* [Your objective]: Write all of the entries out again exactly, but not the images.
------------
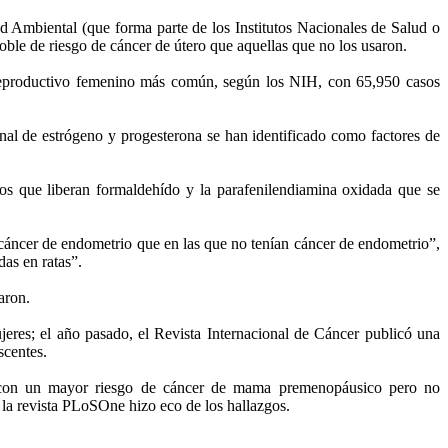
ud Ambiental (que forma parte de los Institutos Nacionales de Salud o
oble de riesgo de cáncer de útero que aquellas que no los usaron.
r reproductivo femenino más común, según los NIH, con 65,950 casos
onal de estrógeno y progesterona se han identificado como factores de
cos que liberan formaldehído y la parafenilendiamina oxidada que se
n cáncer de endometrio que en las que no tenían cáncer de endometrio”,
das en ratas”.
aron.
jeres; el año pasado, el Revista Internacional de Cáncer publicó una
scentes.
ió con un mayor riesgo de cáncer de mama premenopáusico pero no
 la revista PLoSOne hizo eco de los hallazgos.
------------
* [Reply]:
ud Ambiental (que forma parte de los Institutos Nacionales de Salud o
oble de riesgo de cáncer de útero que aquellas que no los usaron.
r reproductivo femenino más común, según los NIH, con 65,950 casos
onal de estrógeno y progesterona se han identificado como factores de
cos que liberan formaldehído y la parafenilendiamina oxidada que se
n cáncer de endometrio que en las que no tenían cáncer de endometrio”,
das en ratas”.
aron.
jeres; el año pasado, el Revista Internacional de Cáncer publicó una
scentes.
ió con un mayor riesgo de cáncer de mama premenopáusico pero no
 la revista PLoSOne hizo eco de los hallazgos.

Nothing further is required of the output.